Estamos agora à mercê
do despeito, da crueldade e do cinismo do prepotente senhor Schäuble, como há
décadas estivemos de um outro louco de bigodinho de triste memória. Não estará agora
na hora de rever O Grande Ditador, de
Chaplin?
Como é possível que um
ministro Alemão se atreva a ladrar que o povo grego não deveria ter eleito
Tsipras? Que audácia e que desrespeito pelos outros povos! E como se não
bastasse, depois da reunião de ontem, em que teimosa e cruelmente impediu que
os outros países analisassem com atenção e democraticamente a proposta grega,
ainda teve o atrevimento de dizer: “E agora o que é que o Sr. Tsipras vai dizer
ao povo grego?”
Como é possível que
mais de duas dúzias de chefes de Estado europeus ‘soberanos’ fiquem calados
perante estas incríveis afirmações?
Não quero aqui e
agora falar do Presidente da República de Portugal e das suas habituais gafes
políticas, que bem contribuem para a nossa vergonha. Esperemos pacientemente
que ele volte para o seu Algarve.
Mas não posso deixar
de falar da insensatez do Primeiro-Ministro (evitei dizer nosso), que não
percebe que o ‘caso’ grego pode fazer toda a diferença, para melhor ou para
pior, para a crise portuguesa. Penso que possivelmente ele não ganhará as
próximas eleições (acredito nos portugueses), mas o que me pergunto é o que acontecerá a ele posteriormente? Será julgado
em Tribunal Criminal por tantas mortes e destruição que causou, ou simplesmente
irá roçar as suas calças em Bruxelas ou numa grande empresa?
Já disse que, para
Portugal, 20 de fevereiro é o dia da vergonha pelo comportamento servil de
Coelho à dupla alemã, mas não só. Mais caricato ainda, é a Ministra das
Finanças de Portugal prestar-se ao papel de panfletária a favor da austeridade
apresentando o país como um exemplo de sucesso do programa da troika, um desrespeito aos muitos
milhares que aqui estão na miséria e desempregados, para agradar aos alemães.
Não sei se se lembram
de Fritz Lang no início da sua carreira de cineasta nos estúdios da UFA, no seu
país, a Alemanha (Dr. Mabude e M de Matar)?

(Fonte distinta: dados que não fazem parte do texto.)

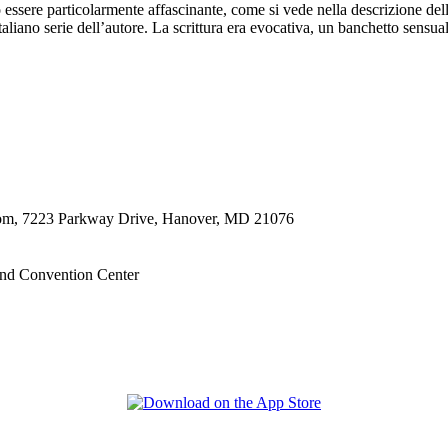
 può essere particolarmente affascinante, come si vede nella descrizione 
taliano serie dell’autore. La scrittura era evocativa, un banchetto sensual
oom, 7223 Parkway Drive, Hanover, MD 21076
nd Convention Center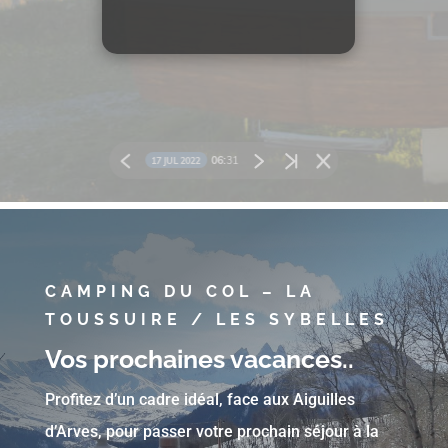
CAMPING DU COL – LA
TOUSSUIRE / LES SYBELLES
Vos prochaines vacances..
Profitez d’un cadre idéal, face aux Aiguilles
d’Arves, pour passer votre prochain séjour à la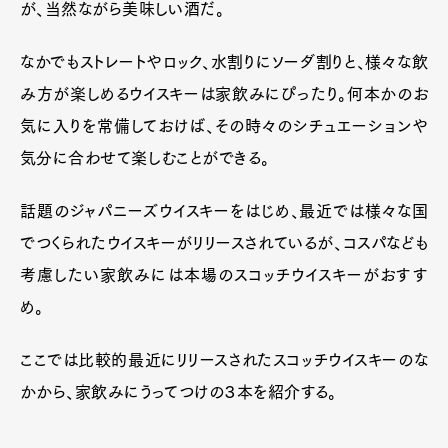
が、当然ながら美味しい酒だ。
なかでもストレートやロック、水割りにソーダ割りと、様々な飲
み方が楽しめるウイスキーは家飲みにぴったり。何本かのお
気に入りを常備しておけば、その時々のシチュエーションや
気分に合わせて楽しむことができる。
話題のジャパニーズウイスキーをはじめ、最近では様々な国
でつくられたウイスキーがリリースされているが、コスパなども
考慮したい家飲みには本場のスコッチウイスキーがおすす
め。
ここでは比較的最近にリリースされたスコッチウイスキーのな
かから、家飲みにうってつけの３本を紹介する。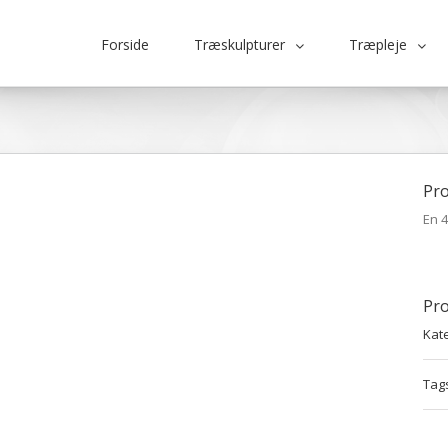
Forside
Træskulpturer
Træpleje
Pro
En 4
Pro
Kate
Tag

Nos seus filmes dessa época apareciam umas figuras disformes e pérfidas que
aterrorizavam as plateias. Depois ele foi para os Estados Unidos onde dirigiu
belíssimos filmes, entre eles o corajoso Os
Carrascos também Morrem (sobre o
assassinato de crianças pelos nazis, estando estes ainda no poder,1943). Parece que Lang deixou à solta, no seu país
natal, descendentes desses monstrinhos.
Não, não, a mítica
Europa não foi raptada por Zeus, mas por Schäuble e Merkel!